Task to complete: Exclude the images and repeat all remaining entries exactly.
=== Dataset records ===
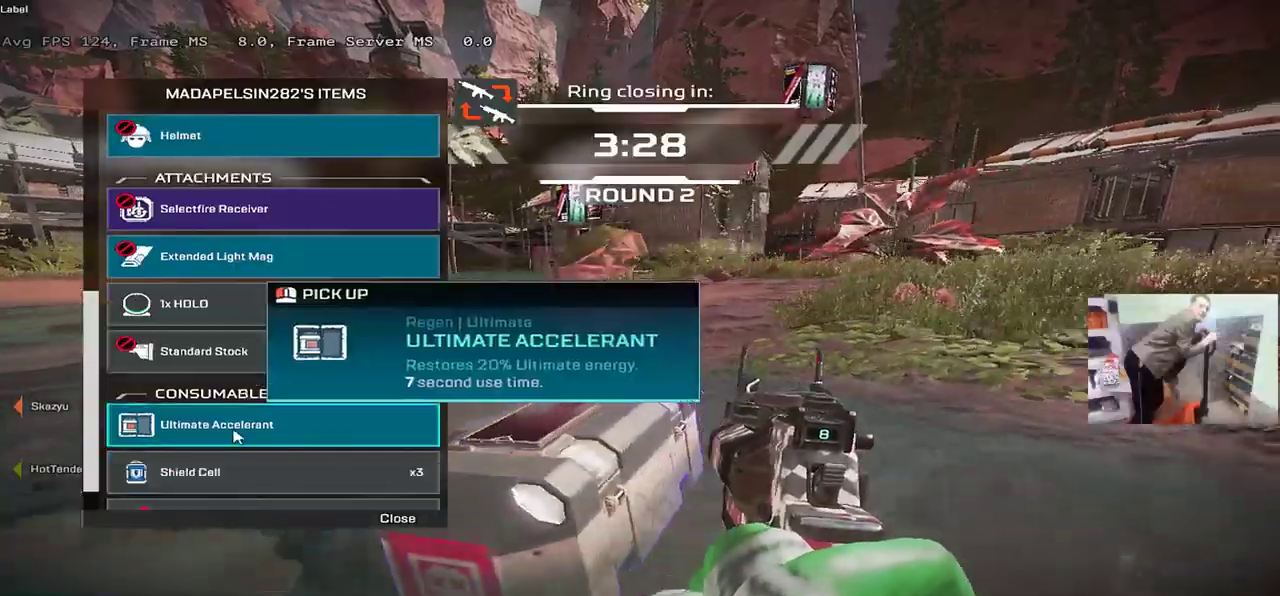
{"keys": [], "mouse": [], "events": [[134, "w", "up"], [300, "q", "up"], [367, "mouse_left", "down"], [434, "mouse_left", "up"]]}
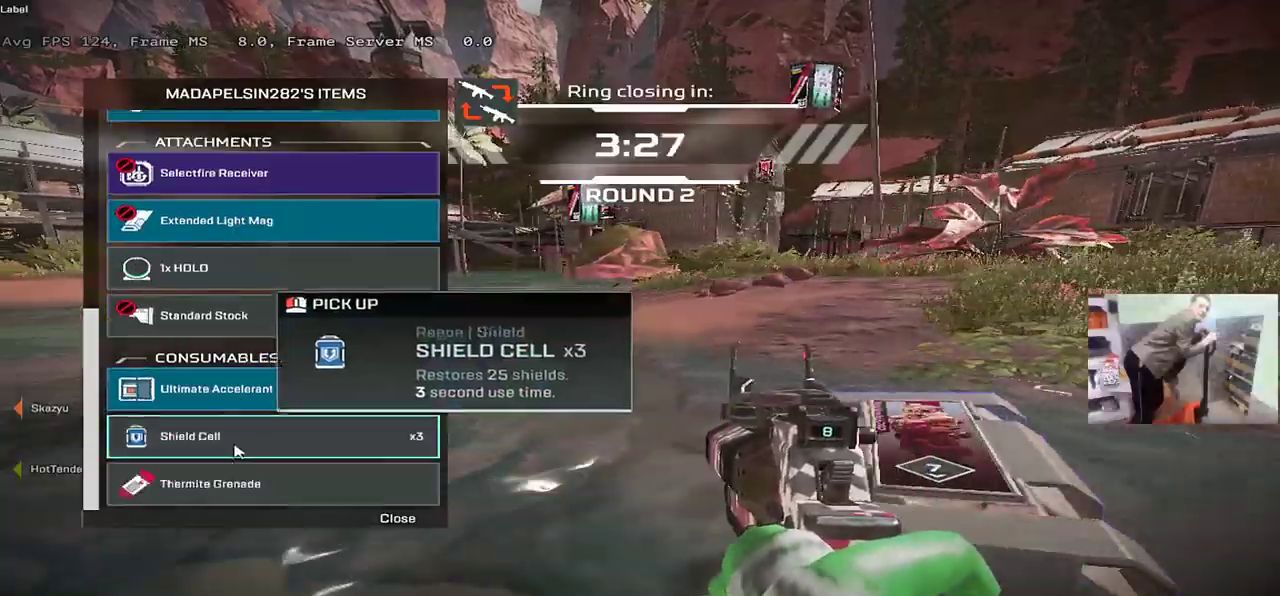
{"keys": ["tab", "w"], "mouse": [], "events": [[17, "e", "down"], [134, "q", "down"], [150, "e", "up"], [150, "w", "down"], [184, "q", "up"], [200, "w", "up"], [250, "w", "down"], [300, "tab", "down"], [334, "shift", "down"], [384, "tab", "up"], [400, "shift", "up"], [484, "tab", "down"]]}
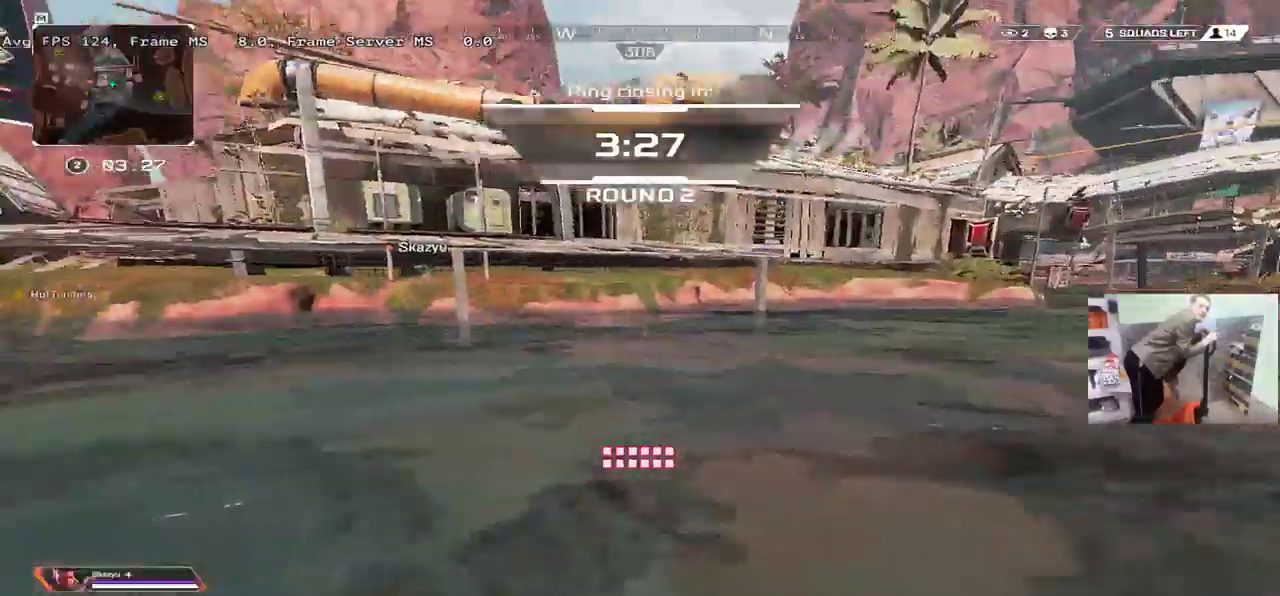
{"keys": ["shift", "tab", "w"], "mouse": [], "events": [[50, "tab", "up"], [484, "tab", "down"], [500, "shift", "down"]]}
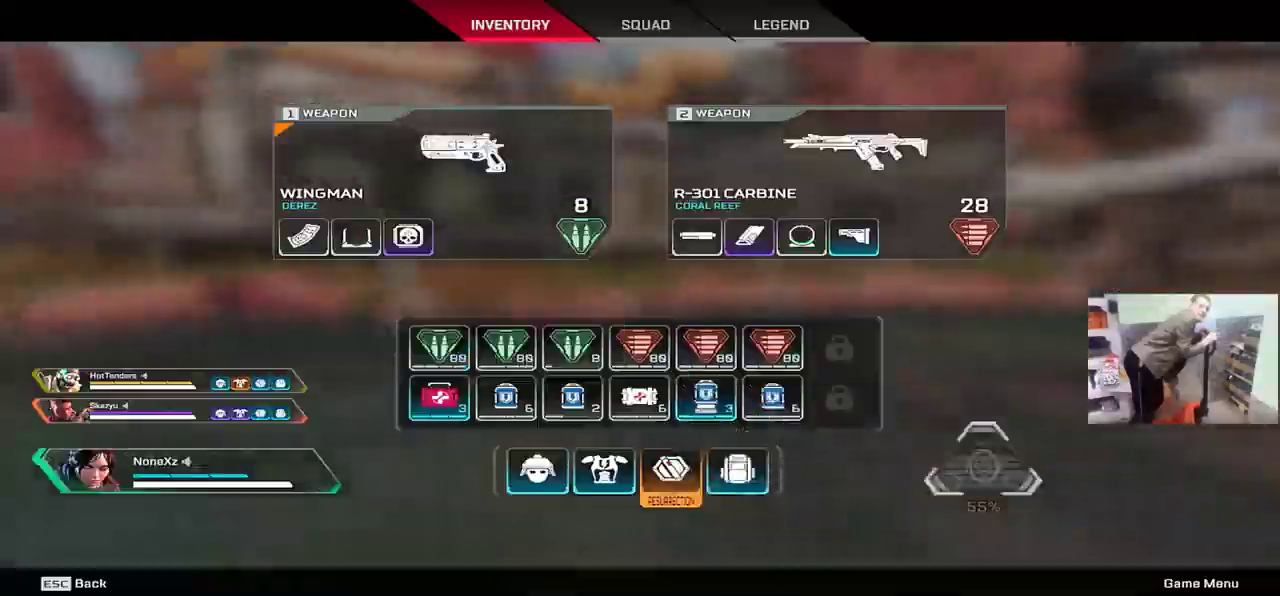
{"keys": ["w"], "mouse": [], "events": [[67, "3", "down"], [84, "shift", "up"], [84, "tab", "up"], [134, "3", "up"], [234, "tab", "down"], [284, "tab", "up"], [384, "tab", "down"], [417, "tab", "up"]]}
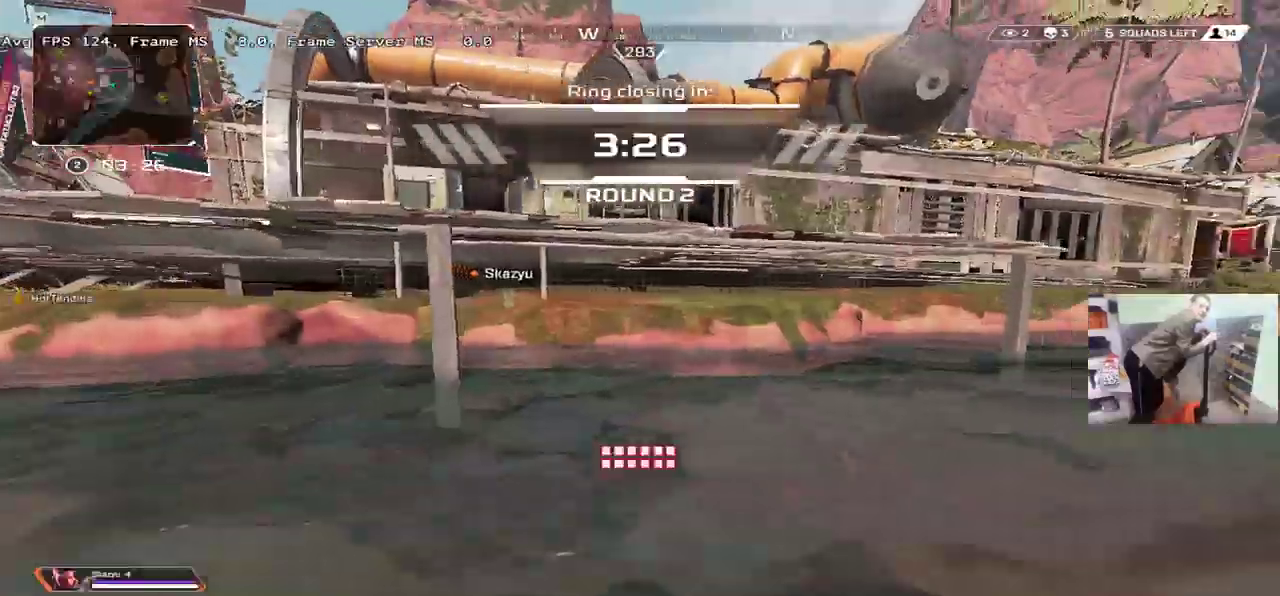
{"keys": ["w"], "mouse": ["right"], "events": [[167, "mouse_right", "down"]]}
===
Expected output:
{"keys": [], "mouse": [], "events": [[134, "w", "up"], [300, "q", "up"], [367, "mouse_left", "down"], [434, "mouse_left", "up"]]}
{"keys": ["tab", "w"], "mouse": [], "events": [[17, "e", "down"], [134, "q", "down"], [150, "e", "up"], [150, "w", "down"], [184, "q", "up"], [200, "w", "up"], [250, "w", "down"], [300, "tab", "down"], [334, "shift", "down"], [384, "tab", "up"], [400, "shift", "up"], [484, "tab", "down"]]}
{"keys": ["shift", "tab", "w"], "mouse": [], "events": [[50, "tab", "up"], [484, "tab", "down"], [500, "shift", "down"]]}
{"keys": ["w"], "mouse": [], "events": [[67, "3", "down"], [84, "shift", "up"], [84, "tab", "up"], [134, "3", "up"], [234, "tab", "down"], [284, "tab", "up"], [384, "tab", "down"], [417, "tab", "up"]]}
{"keys": ["w"], "mouse": ["right"], "events": [[167, "mouse_right", "down"]]}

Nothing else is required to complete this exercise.